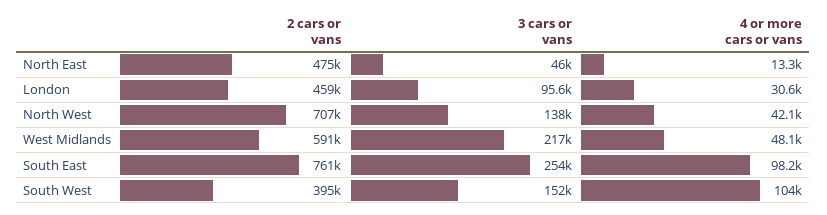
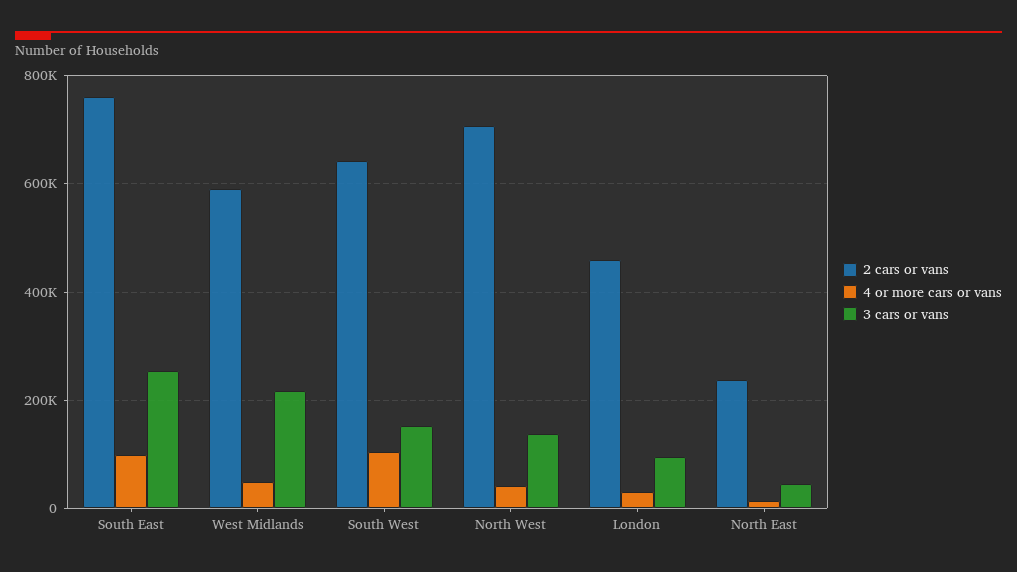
  {
    "2 cars or vans": {
-     "North East": 475000,
+     "North East": 240000,
      "London": 459000,
      "North West": 707000,
      "West Midlands": 591000,
      "South East": 761000,
-     "South West": 395000
+     "South West": 640000
    },
    "3 cars or vans": {
      "North East": 46000,
      "London": 95600,
      "North West": 138000,
      "West Midlands": 217000,
      "South East": 254000,
      "South West": 152000
    },
    "4 or more cars or vans": {
      "North East": 13300,
      "London": 30600,
      "North West": 42100,
      "West Midlands": 48100,
      "South East": 98200,
      "South West": 104000
    }
  }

☆ ☆ ☆ ☆ ☆ ☆ ☆

Task requirements ▸ Show the lines of the records that include the string "South".

Result below ▸
      "South East": 761000,
-     "South West": 395000
+     "South West": 640000
      "South East": 254000,
      "South West": 152000
      "South East": 98200,
      "South West": 104000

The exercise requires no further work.